• _Prompt_:
Return every line of the records that includes the string "Dokument".

• _Working data_:
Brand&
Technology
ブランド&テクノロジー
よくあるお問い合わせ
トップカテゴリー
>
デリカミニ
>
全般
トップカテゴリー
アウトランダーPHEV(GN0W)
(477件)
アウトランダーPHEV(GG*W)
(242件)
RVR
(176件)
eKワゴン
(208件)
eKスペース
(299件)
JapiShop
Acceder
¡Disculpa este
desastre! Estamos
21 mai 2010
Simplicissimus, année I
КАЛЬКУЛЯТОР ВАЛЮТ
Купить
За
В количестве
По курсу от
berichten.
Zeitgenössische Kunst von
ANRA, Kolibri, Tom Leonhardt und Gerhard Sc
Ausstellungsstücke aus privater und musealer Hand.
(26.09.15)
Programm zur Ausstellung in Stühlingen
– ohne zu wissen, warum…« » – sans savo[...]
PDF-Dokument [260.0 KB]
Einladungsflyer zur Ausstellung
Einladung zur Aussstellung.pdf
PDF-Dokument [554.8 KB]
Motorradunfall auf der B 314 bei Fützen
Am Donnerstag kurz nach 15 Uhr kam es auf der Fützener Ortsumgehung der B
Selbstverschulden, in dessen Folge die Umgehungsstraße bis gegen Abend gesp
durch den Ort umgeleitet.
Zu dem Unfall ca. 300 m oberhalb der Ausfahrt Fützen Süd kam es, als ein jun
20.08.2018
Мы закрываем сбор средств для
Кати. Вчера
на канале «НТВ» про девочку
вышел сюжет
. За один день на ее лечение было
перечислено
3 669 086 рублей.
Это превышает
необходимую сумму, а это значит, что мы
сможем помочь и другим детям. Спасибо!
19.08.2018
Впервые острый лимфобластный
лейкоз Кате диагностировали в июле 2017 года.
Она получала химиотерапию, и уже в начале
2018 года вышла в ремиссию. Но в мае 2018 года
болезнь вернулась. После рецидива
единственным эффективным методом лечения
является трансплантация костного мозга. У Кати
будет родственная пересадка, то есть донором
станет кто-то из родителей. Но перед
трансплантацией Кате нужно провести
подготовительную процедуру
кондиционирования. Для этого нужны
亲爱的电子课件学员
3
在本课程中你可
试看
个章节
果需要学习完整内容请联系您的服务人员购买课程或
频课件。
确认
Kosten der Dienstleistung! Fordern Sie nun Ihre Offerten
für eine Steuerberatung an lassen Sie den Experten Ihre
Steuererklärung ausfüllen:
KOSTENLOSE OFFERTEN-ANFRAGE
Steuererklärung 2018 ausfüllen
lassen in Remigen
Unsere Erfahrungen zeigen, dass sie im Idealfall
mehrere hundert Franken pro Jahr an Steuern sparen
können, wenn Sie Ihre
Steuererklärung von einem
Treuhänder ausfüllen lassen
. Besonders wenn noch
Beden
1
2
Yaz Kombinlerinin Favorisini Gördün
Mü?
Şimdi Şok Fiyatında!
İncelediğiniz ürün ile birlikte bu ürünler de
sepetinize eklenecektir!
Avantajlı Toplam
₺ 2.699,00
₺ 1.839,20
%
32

• _Your solution_:
PDF-Dokument [260.0 KB]
PDF-Dokument [554.8 KB]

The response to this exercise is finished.